#### Work to do:
For each of statements 1–3, decide whether the passage on Modi and the media agrees with it, and answer yes or no with the passage's deciding words quoted. 1. Vajpayee is described as a classic figure from the oral tradition. 2. Once a leader arrives, social media suits his need for permanence. 3. Advani is presented as instant news.

#### Source passage:
Narendra Modi is a political leader who is perpetually centre stage. He is gossip, news, history, rumour, a creation and construct of the media industry. As a symbolic construct, he is effective. But even symbols have to follow the logic of mediums, obeying the laws of grammar. Media creates policy like second skin.

When Modi rose to power, he had to be created layer by layer. In the initial years, he was a mask, a hoarding, a hologram till he became the darling of social media. For a party that was immersed in 19th century, one needed some representation of modernity. The BJP needed someone who sounded contemporary, who could identify with the youth, be treated as part of latest fashion. To use the dominant idiom, one needed a politician who was constantly trending. Atal Bihari Vajpayee was there but he was more of a classic figure, a poet who belonged to the oral tradition. The poetics of Vajpayee did not quite suit Modi. He could not be portrayed as a classic. He could not be yesterday’s newspaper like LK Advani. He had to be instant news. Only the technology of social media fitted him. He could be as narcissistic as the latest selfie and be the latest darling. The tactic was clear. He had to be news and he had to be renewed as news every few hours. A selfie, which is out of date, is an oxymoron. Only social media could create an icon who could be erased and reinvented every day. The instability and fluidity suited the protean native of the politics between 2002 and 2010. Modi, like social media, had to be invented every minute. Like social media, Modi had to be renewed every minute between malleability, erasure, and the cosmetic of continuous make up a star was born, a star who thrived on news. 

Making of a legend

Rahul, Manmohan or Sonia look like chapters out of a dull Victorian novel while confronting the protean nature of the man. An aspirational man needs the carnivorousness of an aspirational media to become a leader. But once a leader arrives, he needs a different stability, a stature, a different sense of permanence. He has to have the fixity of a statue, a sense of both history and news. Social media, with its carnivorous hunger, does not fit the bill. One needs a different milieu for the man. There is also the possibility that social media could also unmake him. One needed a different sense of permanence. As Modi moves like a juggernaut to his second term, he needed to redo his self-portrait. He needed a self that was different. He required a distancing from the instantaneity of the selfie. 

Men in search of remakes either hit a cosmetic salon or appeal to Bollywood or cinema in general. Politics and cinema have reciprocity of a powerful kind. The DMK and other parties in the South created Jayalalithaa, MGR, NTR, out of the flesh of film. Films allowed you to combine history and myth, renew the symbolism of the man and his politics. Modi always had a touch of the filmi in him. He was both nautanki and filmi, to use local idioms. Modi’s theatrics was wasted on oral media. It needed to be recorded and relived. He had to transcend the ephemerality of news. He needed a touch of myth and history. He had to become folklore, not mere mass entertainment. The idea of making a film was strategically correct. Modi was not just being transformed into a biopic. He was signalling a transition in status from index to icon, from news to myth, while his audience  transformed from the fluidity of network to a more permanent community of fans. He moved from social media to recapture the public space of history, the permanence of a political statesman. As the movie itself announced, it was a “story of a billion people”. Bollywood is right. He wins because he is now a legend. The biopic claimed to be a “story of a legend”.

#### Information provided:
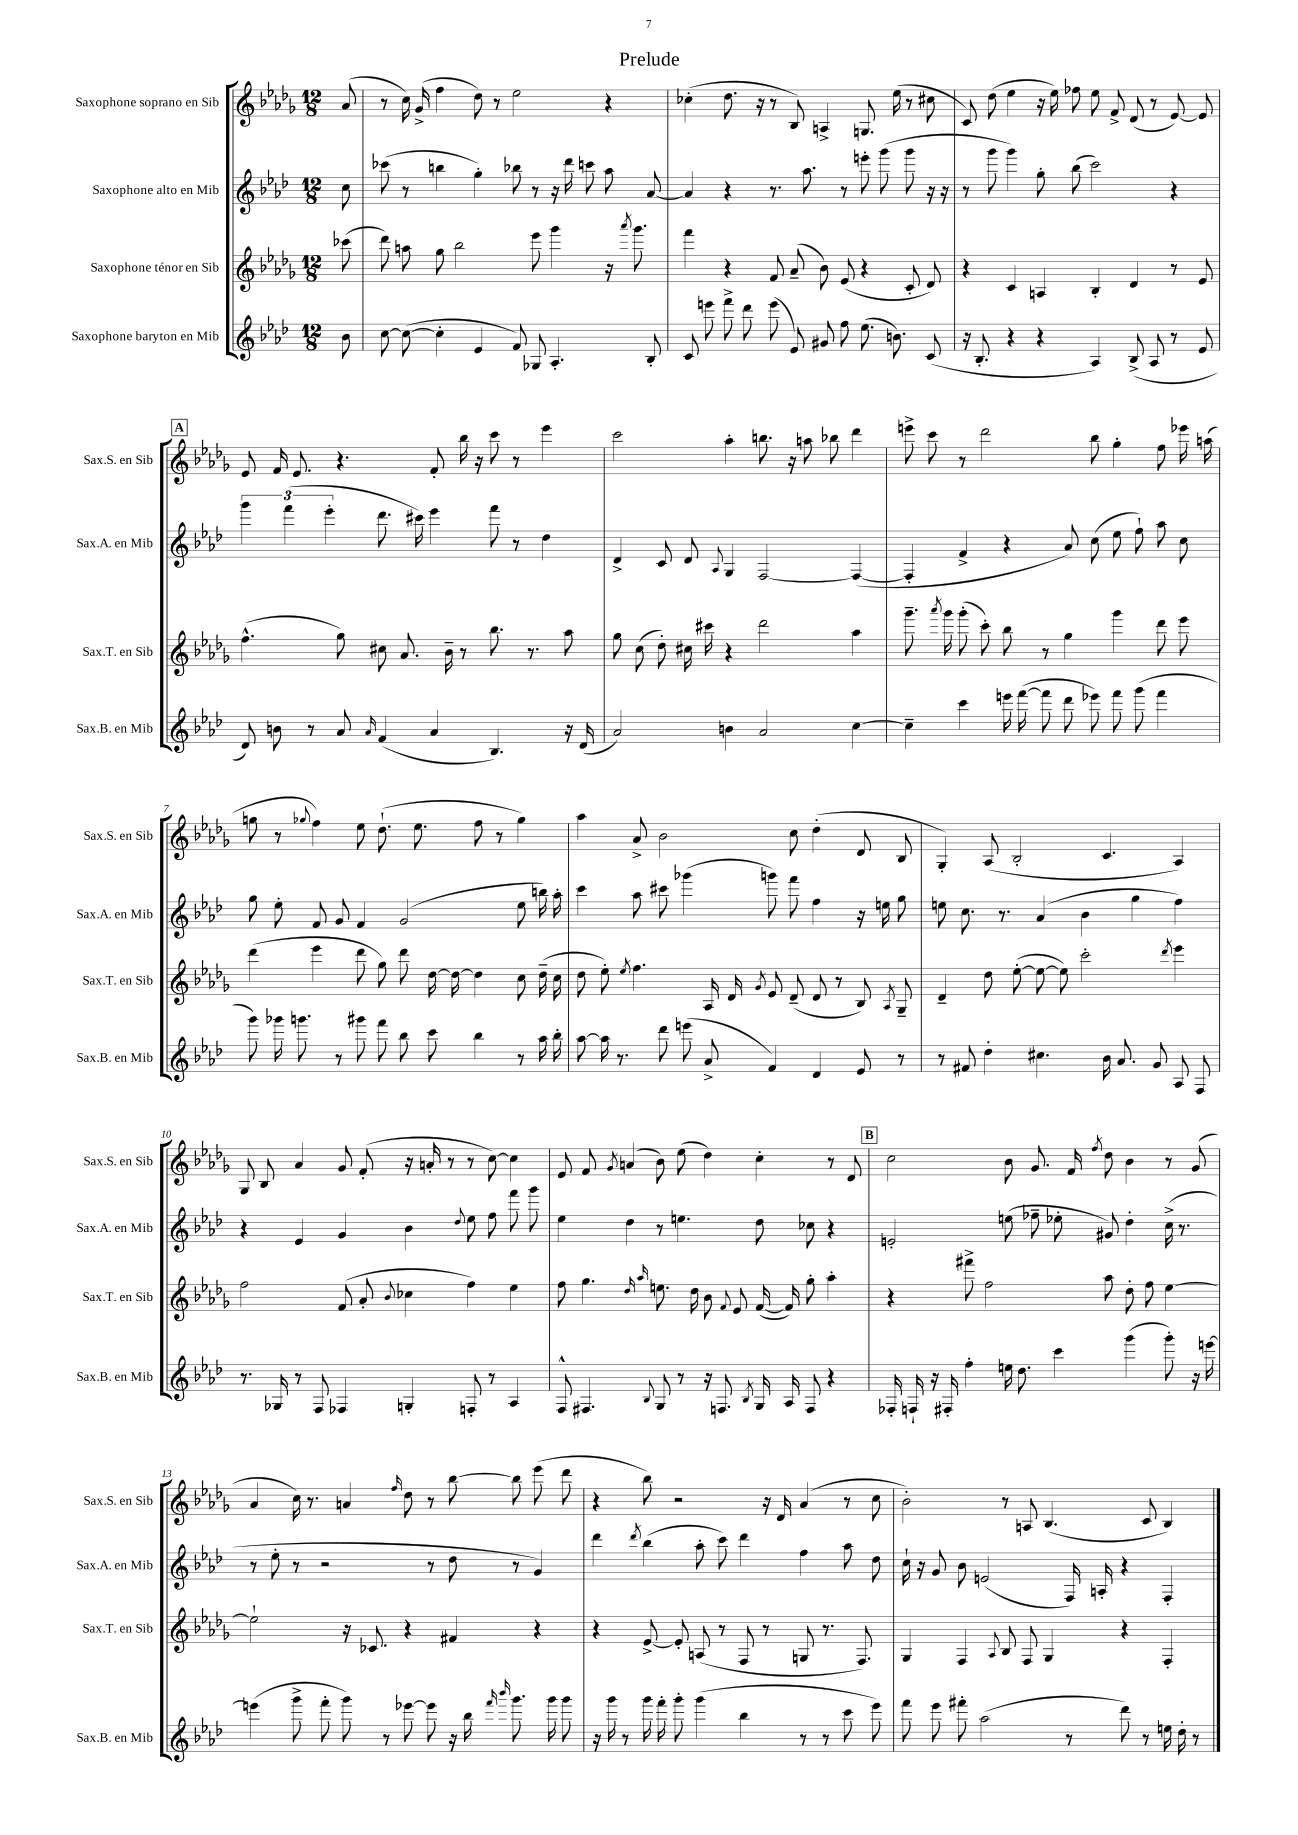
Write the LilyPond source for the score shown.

#### Response to the task:
1. Yes: "he was more of a classic figure, a poet who belonged to the oral tradition"
2. No: "Social media, with its carnivorous hunger, does not fit the bill."
3. No: "He could not be yesterday’s newspaper like LK Advani."